Nicky Henderson expresses fury over handling of Altior saga

Nicky Henderson has pledged not to reveal market sensitive information about his horses through his sponsor Unibet as he expressed fury over the handling of Altior's controversial absence from Kempton's Silviniaco Conti Chase.

The five-time champion trainer said his bookmaker-sponsored updates would instead be restricted to more routine news, with anything that might significantly impact a betting market announced via the Press Association.

Altior was scratched from the Silviniaco Conti Chase on Thursday, 48 hours after Henderson had announced on his Unibet-sponsored blog that he was not happy with two-time Champion Chase winner.

Henderson's stable star was long odds-on for the 2m4f contest, but drifted alarmingly in the market on Tuesday morning before Henderson publicly expressed concern about his wellbeing.

Henderson said he was contacted by a media outlet about the drift and immediately called the BHA.

Speaking at Kempton on Saturday, where he saddled two winners, Henderson said: "Altior just didn't look right that morning, but before we knew it there was a rumour.

"The first thing I did, which nobody seems to have mentioned, certainly not the BHA, is that I rang their integrity department at 8.45am on Tuesday morning to tell them we had a problem with Altior and told them there was something fishy going on.

"Most people think that there wasn't anything wrong until I made an announcement at 12 o'clock, but that isn't the case. The BHA are well aware I'd informed them before 9am that all wasn't well, but they haven't mentioned that in all this and then everyone is knocking me.

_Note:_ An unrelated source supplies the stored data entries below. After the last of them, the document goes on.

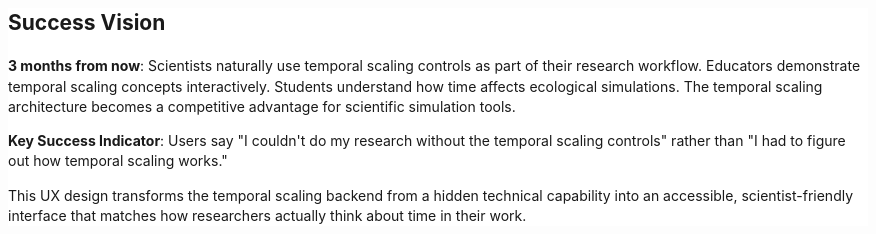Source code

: ## Success Vision

**3 months from now**: Scientists naturally use temporal scaling controls as part of their research workflow. Educators demonstrate temporal scaling concepts interactively. Students understand how time affects ecological simulations. The temporal scaling architecture becomes a competitive advantage for scientific simulation tools.

**Key Success Indicator**: Users say "I couldn't do my research without the temporal scaling controls" rather than "I had to figure out how temporal scaling works."

This UX design transforms the temporal scaling backend from a hidden technical capability into an accessible, scientist-friendly interface that matches how researchers actually think about time in their work.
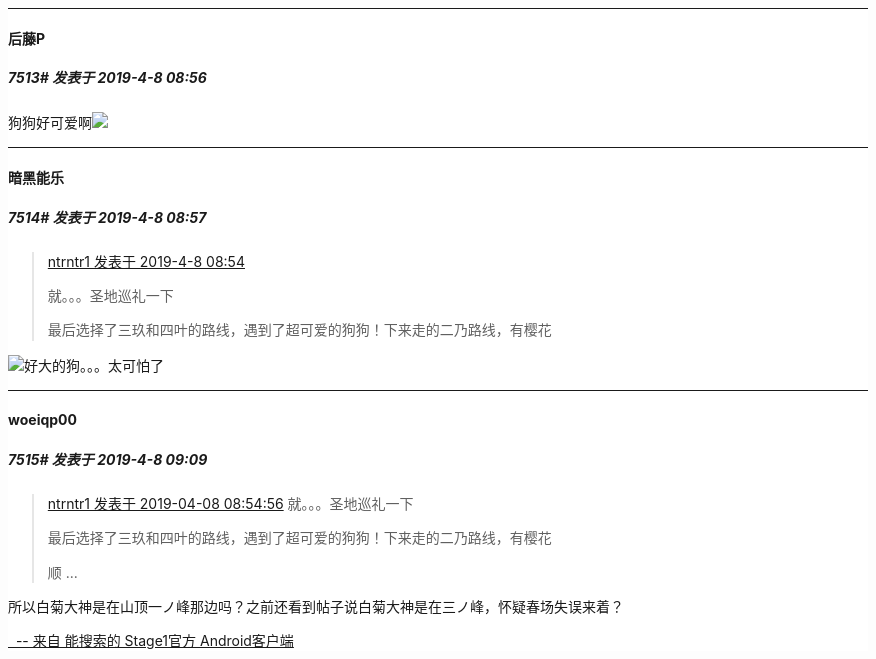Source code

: 




-----

####  后藤P  
##### 7513#       发表于 2019-4-8 08:56




狗狗好可爱啊<img src="https://static.saraba1st.com/image/smiley/face2017/077.png" referrerpolicy="no-referrer">







-----

####  暗黑能乐  
##### 7514#       发表于 2019-4-8 08:57



<blockquote><a href="httphttps://bbs.saraba1st.com/2b/forum.php?mod=redirect&amp;goto=findpost&amp;pid=43214178&amp;ptid=1552818" target="_blank">ntrntr1 发表于 2019-4-8 08:54</a>

就。。。圣地巡礼一下


最后选择了三玖和四叶的路线，遇到了超可爱的狗狗！下来走的二乃路线，有樱花</blockquote>
<img src="https://static.saraba1st.com/image/smiley/face2017/099.png" referrerpolicy="no-referrer">好大的狗。。。太可怕了







-----

####  woeiqp00  
##### 7515#       发表于 2019-4-8 09:09



<blockquote><a href="httphttps://bbs.saraba1st.com/2b/forum.php?mod=redirect&amp;goto=findpost&amp;pid=43214178&amp;ptid=1552818" target="_blank">ntrntr1 发表于 2019-04-08 08:54:56</a>
就。。。圣地巡礼一下


最后选择了三玖和四叶的路线，遇到了超可爱的狗狗！下来走的二乃路线，有樱花


顺 ...</blockquote>所以白菊大神是在山顶一ノ峰那边吗？之前还看到帖子说白菊大神是在三ノ峰，怀疑春场失误来着？

[  -- 来自 能搜索的 Stage1官方 Android客户端](https://www.coolapk.com/apk/140634)







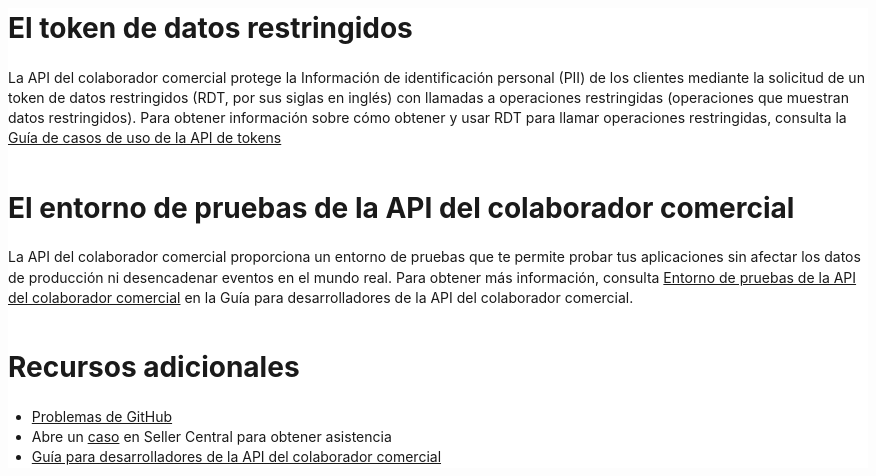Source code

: # El token de datos restringidos

La API del colaborador comercial protege la Información de identificación personal (PII) de los clientes mediante la solicitud de un token de datos restringidos (RDT, por sus siglas en inglés) con llamadas a operaciones restringidas (operaciones que muestran datos restringidos). Para obtener información sobre cómo obtener y usar RDT para llamar operaciones restringidas, consulta la [Guía de casos de uso de la API de tokens](https://github.com/amzn/selling-partner-api-docs/blob/main/guides/en-US/use-case-guides/tokens-api-use-case-guide/tokens-API-use-case-guide-2021-03-01.md)

# El entorno de pruebas de la API del colaborador comercial
La API del colaborador comercial proporciona un entorno de pruebas que te permite probar tus aplicaciones sin afectar los datos de producción ni desencadenar eventos en el mundo real. Para obtener más información, consulta [Entorno de pruebas de la API del colaborador comercial](https://github.com/amzn/selling-partner-api-docs/blob/main/guides/en-US/developer-guide/SellingPartnerApiDeveloperGuide.md#the-selling-partner-api-sandbox) en la Guía para desarrolladores de la API del colaborador comercial.

# Recursos adicionales
* [Problemas de GitHub](https://github.com/amzn/selling-partner-api-docs/issues)
* Abre un [caso](https://sellercentral.amazon.com/cu/case-lobby?ref=xx_caseLog_xxxx_helphub&) en Seller Central para obtener asistencia
* [Guía para desarrolladores de la API del colaborador comercial](https://github.com/amzn/selling-partner-api-docs/blob/main/guides/en-US/developer-guide/SellingPartnerApiDeveloperGuide.md)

"I had to speak to my owner first before I could go public with the information and I couldn't get hold of them until midday. I rang the BHA but they haven't mentioned that."

He added: "I'm furious. I've been furious the whole way through. What more could I have done that morning?"

Nicky Henderson, picture Sean Trivass

The BHA sent a vet to examine Altior on Thursday and found him to be fit and sound, but Henderson still opted to scratch the horse.

Henderson, whose eventual representative Top Notch finished third, said about Altior: "He looked better the next day and he remained in the race on Thursday when the BHA vet came down and said he was sound and happy. I love the way that then BHA put out that 'horse scratched after BHA vet visits horse'. That insinuates that the horse was taken out because of the BHA vet, but he wasn't. After all the schmozzle we decided it wasn't worth it.

"I had wanted to run the horse, but the only plus side is that I may well have taken him out anyway because of the soft ground here today."

All stable employees are supposed to keep inside information confidential as terms of their employment.

Henderson said: "I have reminded my employees about their responsibilities and in future we'll be releasing such sensitive information through the Press Association. The more routine stuff we will continue to put out ourselves. It's all very well people talking down the bookmakers involvement but they put a lot of money in to the game."

Following Henderson's comments on the matter, a BHA spokesman said: "We can confirm that Mr Henderson contacted us on Tuesday morning. It would not be standard practice for the BHA to proactively make public the details of confidential conversations with a trainer, particularly if those conversations related to the potential use of inside information.

"Mr Henderson's call was to let us know that he was concerned about why the horse was drifting in the market despite no decision having been made about his participation. The BHA was in regular contact with Mr Henderson from Tuesday morning onwards in relation to this, but the communication of a horse's running plans is a matter for the trainer.

"This, however, is an entirely separate issue to our statement on Wednesday evening, which was instead related to the fact that Mr Henderson had not yet scratched the horse despite having said on Tuesday that it was not going to run and designed to keep the racing and betting public up to date."